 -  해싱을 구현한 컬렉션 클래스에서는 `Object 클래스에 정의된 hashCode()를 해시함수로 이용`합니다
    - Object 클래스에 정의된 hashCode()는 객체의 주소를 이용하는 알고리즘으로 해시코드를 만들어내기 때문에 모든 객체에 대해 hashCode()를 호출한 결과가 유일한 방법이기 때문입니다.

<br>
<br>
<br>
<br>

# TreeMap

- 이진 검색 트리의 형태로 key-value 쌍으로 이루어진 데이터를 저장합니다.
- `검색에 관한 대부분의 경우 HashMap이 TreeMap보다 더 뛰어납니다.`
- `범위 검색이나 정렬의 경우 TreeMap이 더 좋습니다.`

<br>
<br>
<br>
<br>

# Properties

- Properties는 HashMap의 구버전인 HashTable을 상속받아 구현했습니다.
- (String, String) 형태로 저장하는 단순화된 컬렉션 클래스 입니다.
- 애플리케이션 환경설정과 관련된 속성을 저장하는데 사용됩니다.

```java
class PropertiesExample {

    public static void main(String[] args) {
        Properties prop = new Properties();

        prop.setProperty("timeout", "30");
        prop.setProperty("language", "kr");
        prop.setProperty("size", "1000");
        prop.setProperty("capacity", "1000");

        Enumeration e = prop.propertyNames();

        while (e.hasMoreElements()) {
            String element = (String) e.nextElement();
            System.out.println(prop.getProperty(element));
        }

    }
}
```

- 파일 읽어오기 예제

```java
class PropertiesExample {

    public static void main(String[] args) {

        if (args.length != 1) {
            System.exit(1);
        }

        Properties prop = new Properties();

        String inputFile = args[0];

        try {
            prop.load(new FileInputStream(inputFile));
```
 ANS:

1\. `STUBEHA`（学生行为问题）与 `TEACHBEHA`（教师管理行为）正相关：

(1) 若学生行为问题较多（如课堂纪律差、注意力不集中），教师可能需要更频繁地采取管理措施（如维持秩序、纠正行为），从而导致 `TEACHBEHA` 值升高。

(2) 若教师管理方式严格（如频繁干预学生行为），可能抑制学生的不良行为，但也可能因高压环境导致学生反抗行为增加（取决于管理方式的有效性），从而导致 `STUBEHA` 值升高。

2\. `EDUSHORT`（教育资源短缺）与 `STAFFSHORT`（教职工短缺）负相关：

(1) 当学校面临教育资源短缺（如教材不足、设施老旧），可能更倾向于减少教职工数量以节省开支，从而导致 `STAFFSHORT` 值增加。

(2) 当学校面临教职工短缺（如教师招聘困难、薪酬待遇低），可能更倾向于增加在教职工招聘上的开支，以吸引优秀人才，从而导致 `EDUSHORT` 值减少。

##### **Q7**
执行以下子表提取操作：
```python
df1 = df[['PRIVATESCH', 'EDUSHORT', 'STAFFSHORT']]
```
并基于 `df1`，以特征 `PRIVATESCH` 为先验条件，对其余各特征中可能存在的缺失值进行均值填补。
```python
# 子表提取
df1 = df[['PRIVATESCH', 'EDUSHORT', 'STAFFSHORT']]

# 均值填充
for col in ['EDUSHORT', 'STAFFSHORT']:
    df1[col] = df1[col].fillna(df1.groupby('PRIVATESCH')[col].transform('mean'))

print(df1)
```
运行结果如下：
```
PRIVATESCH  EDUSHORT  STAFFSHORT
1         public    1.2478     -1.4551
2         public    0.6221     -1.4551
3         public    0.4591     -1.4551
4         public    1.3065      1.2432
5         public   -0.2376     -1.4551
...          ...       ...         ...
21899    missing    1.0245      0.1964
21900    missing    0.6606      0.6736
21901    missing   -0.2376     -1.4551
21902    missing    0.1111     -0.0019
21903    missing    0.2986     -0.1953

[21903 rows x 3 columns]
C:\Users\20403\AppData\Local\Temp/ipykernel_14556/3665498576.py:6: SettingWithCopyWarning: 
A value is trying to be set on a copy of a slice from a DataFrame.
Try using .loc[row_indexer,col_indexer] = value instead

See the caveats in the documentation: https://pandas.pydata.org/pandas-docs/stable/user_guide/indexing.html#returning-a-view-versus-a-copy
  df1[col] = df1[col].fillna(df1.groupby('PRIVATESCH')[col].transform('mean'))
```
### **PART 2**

▸ **What you are asked to do**
What is needed is an exact copy of the entries above, from the first line through the line holding "- 파일 읽어오기 예제", with both of those lines kept; please give nothing else.

▸ **Expected answer**
 -  해싱을 구현한 컬렉션 클래스에서는 `Object 클래스에 정의된 hashCode()를 해시함수로 이용`합니다
    - Object 클래스에 정의된 hashCode()는 객체의 주소를 이용하는 알고리즘으로 해시코드를 만들어내기 때문에 모든 객체에 대해 hashCode()를 호출한 결과가 유일한 방법이기 때문입니다.

<br>
<br>
<br>
<br>

# TreeMap

- 이진 검색 트리의 형태로 key-value 쌍으로 이루어진 데이터를 저장합니다.
- `검색에 관한 대부분의 경우 HashMap이 TreeMap보다 더 뛰어납니다.`
- `범위 검색이나 정렬의 경우 TreeMap이 더 좋습니다.`

<br>
<br>
<br>
<br>

# Properties

- Properties는 HashMap의 구버전인 HashTable을 상속받아 구현했습니다.
- (String, String) 형태로 저장하는 단순화된 컬렉션 클래스 입니다.
- 애플리케이션 환경설정과 관련된 속성을 저장하는데 사용됩니다.

```java
class PropertiesExample {

    public static void main(String[] args) {
        Properties prop = new Properties();

        prop.setProperty("timeout", "30");
        prop.setProperty("language", "kr");
        prop.setProperty("size", "1000");
        prop.setProperty("capacity", "1000");

        Enumeration e = prop.propertyNames();

        while (e.hasMoreElements()) {
            String element = (String) e.nextElement();
            System.out.println(prop.getProperty(element));
        }

    }
}
```

- 파일 읽어오기 예제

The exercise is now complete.